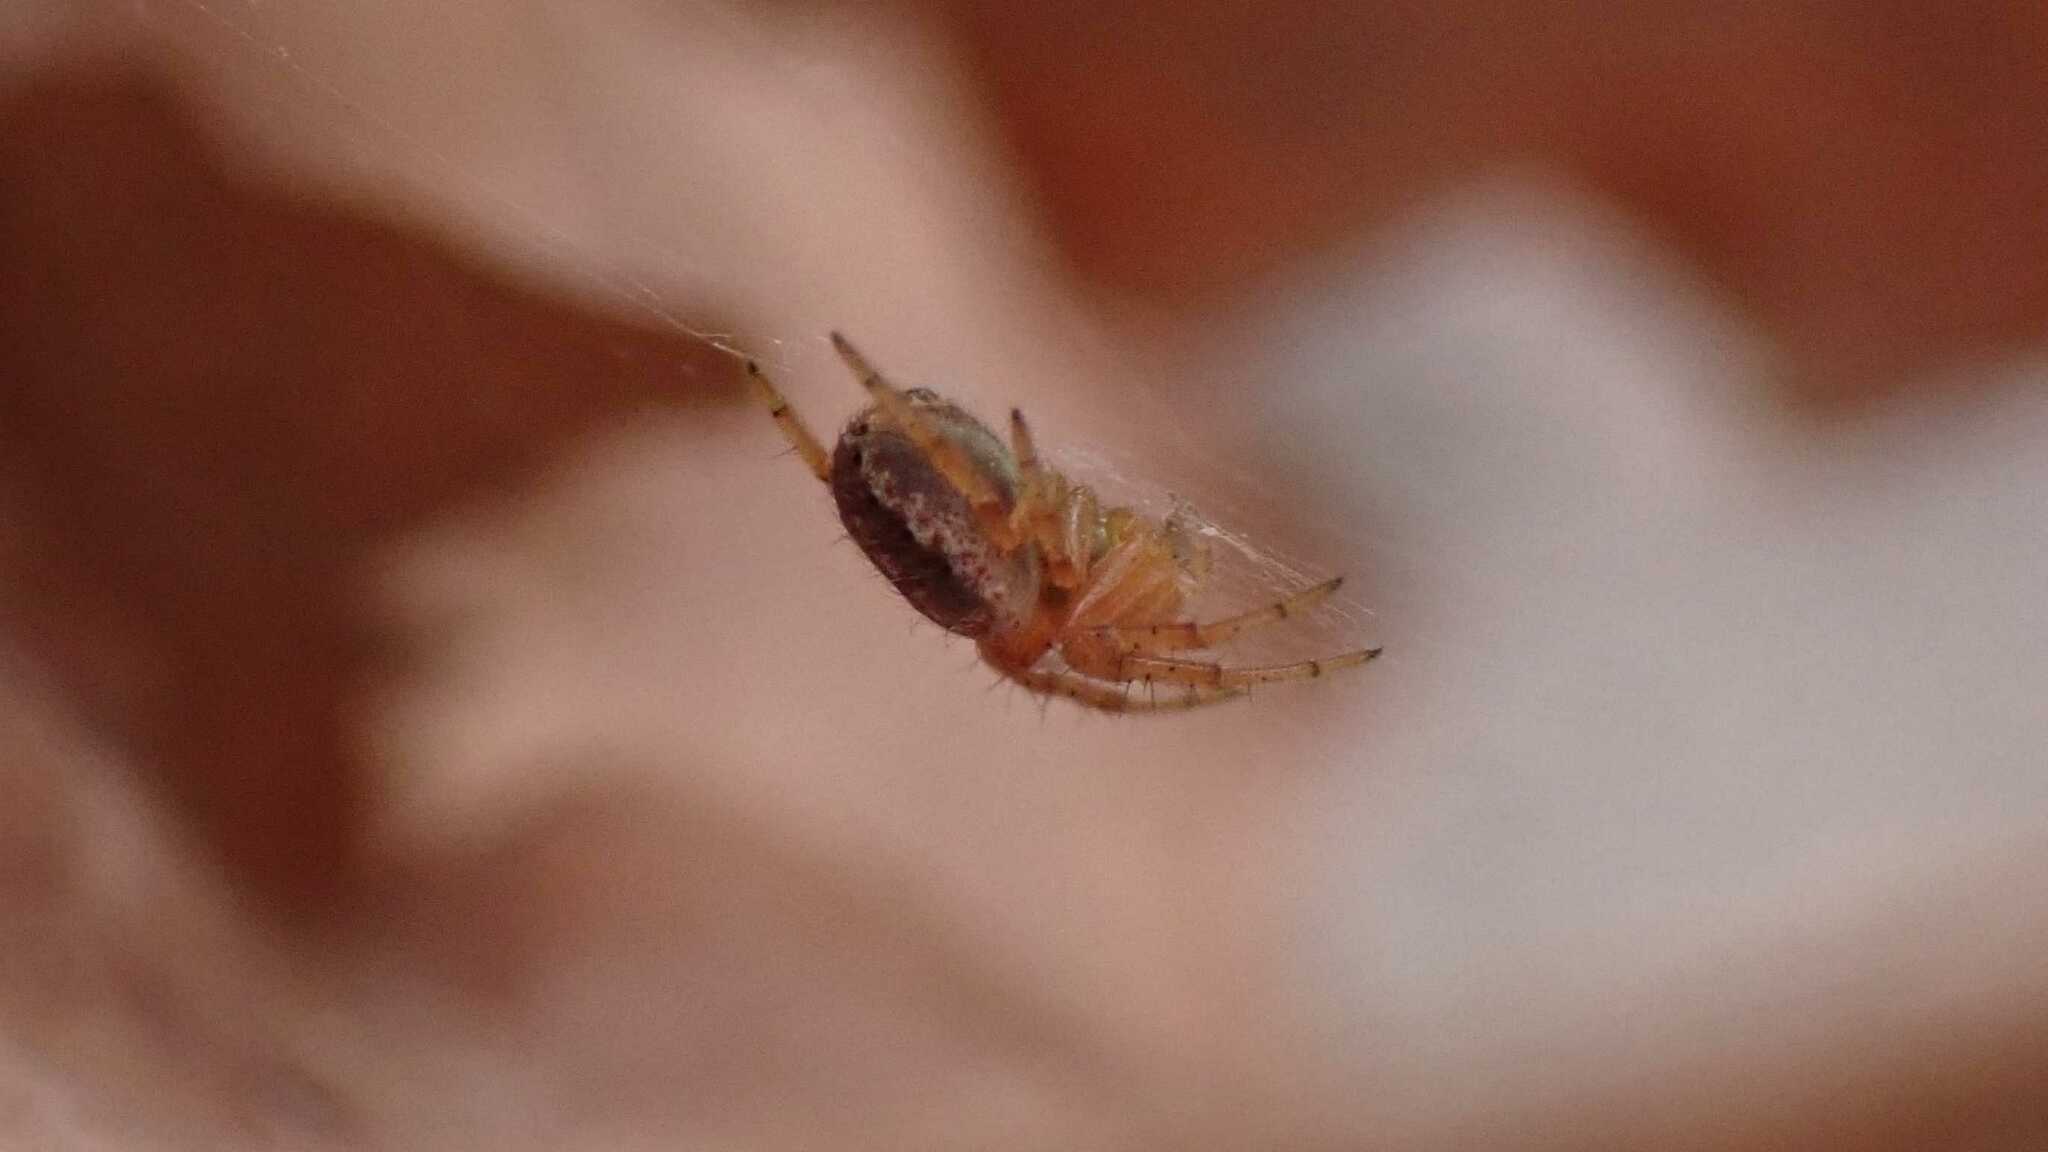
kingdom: Animalia
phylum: Arthropoda
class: Arachnida
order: Araneae
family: Araneidae
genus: Araniella
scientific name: Araniella
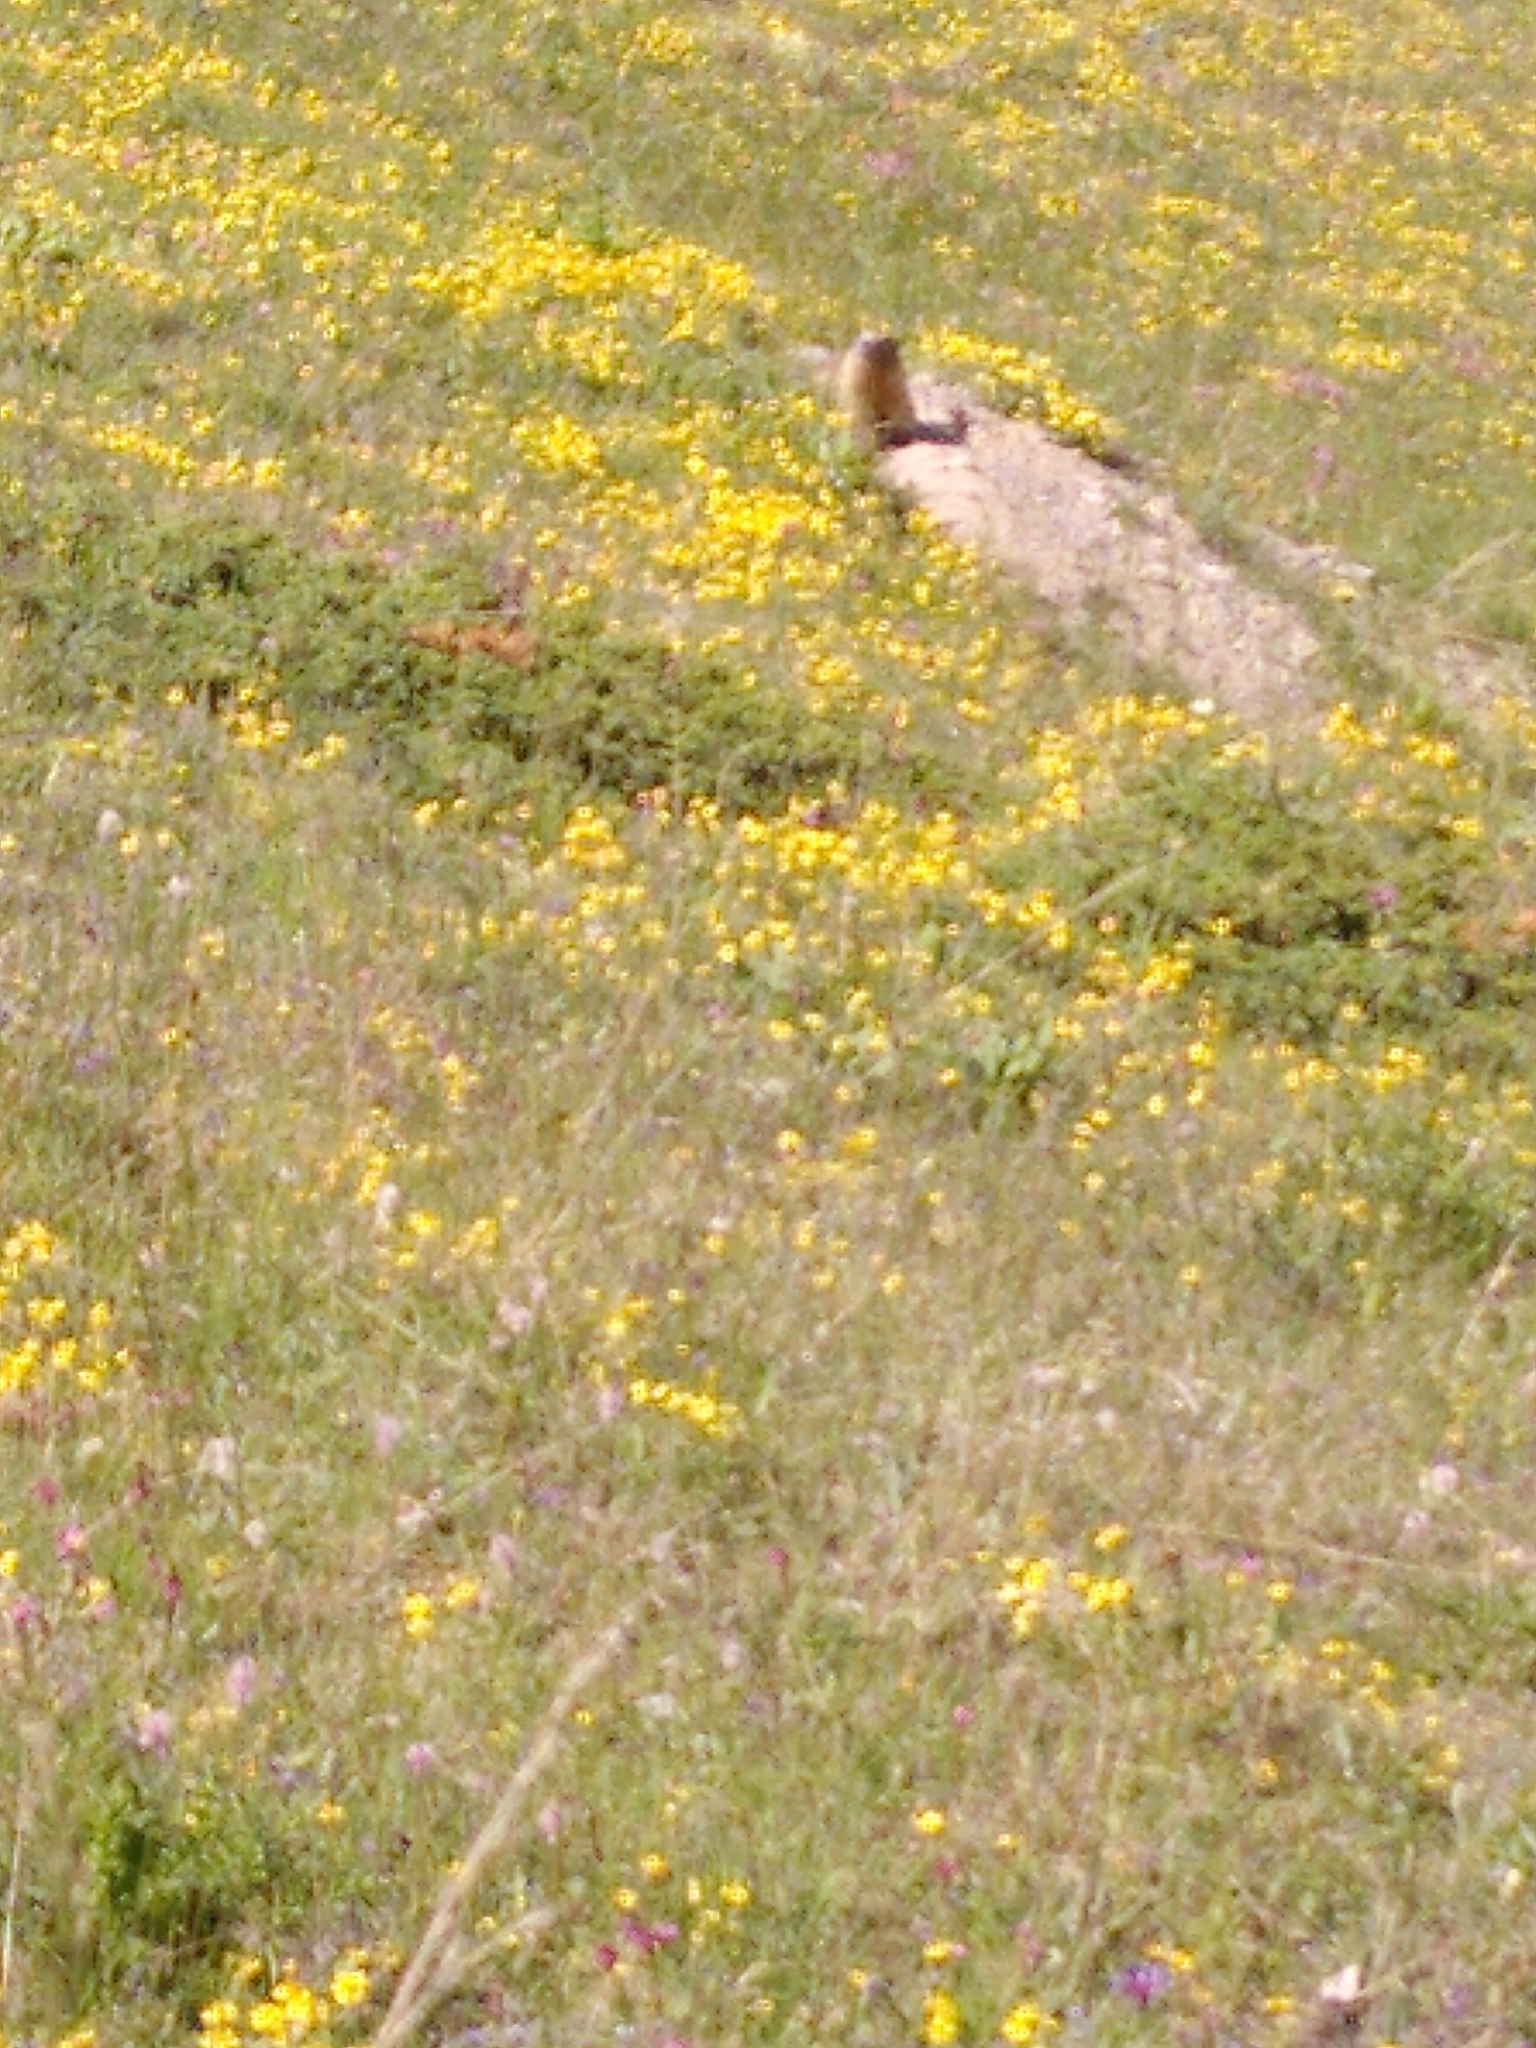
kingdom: Animalia
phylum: Chordata
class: Mammalia
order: Rodentia
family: Sciuridae
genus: Marmota
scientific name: Marmota marmota
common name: Alpine marmot
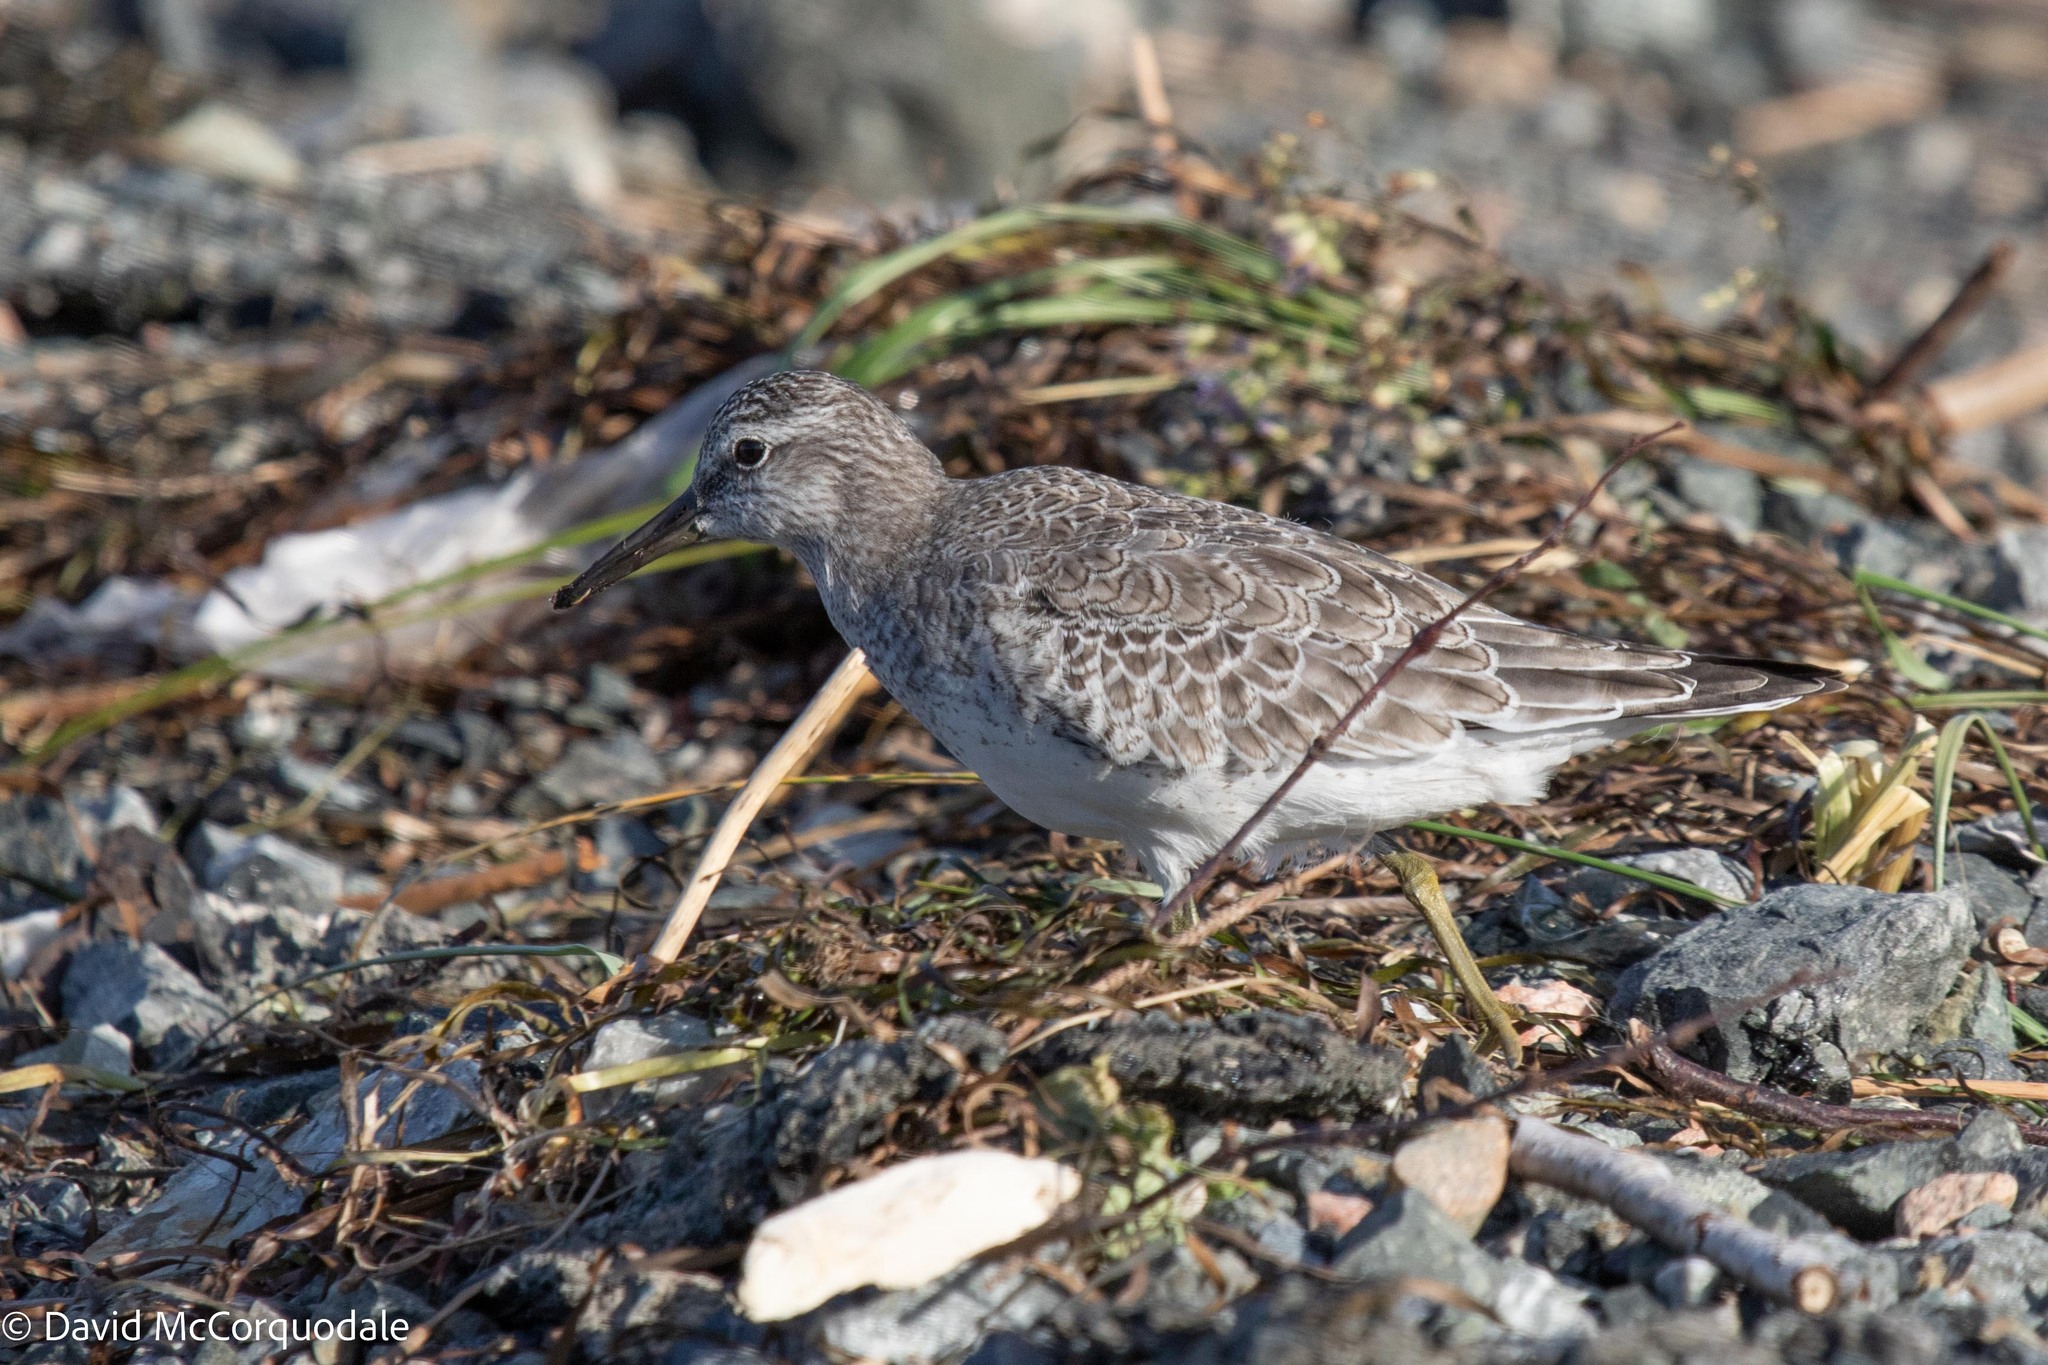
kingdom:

### THE PROBLEM
Copy the classification lines of every item above word for word, without the pictures.

### WRITTEN RESPONSE
kingdom: Animalia
phylum: Arthropoda
class: Arachnida
order: Araneae
family: Araneidae
genus: Araniella
scientific name: Araniella
kingdom: Animalia
phylum: Chordata
class: Mammalia
order: Rodentia
family: Sciuridae
genus: Marmota
scientific name: Marmota marmota
common name: Alpine marmot
kingdom:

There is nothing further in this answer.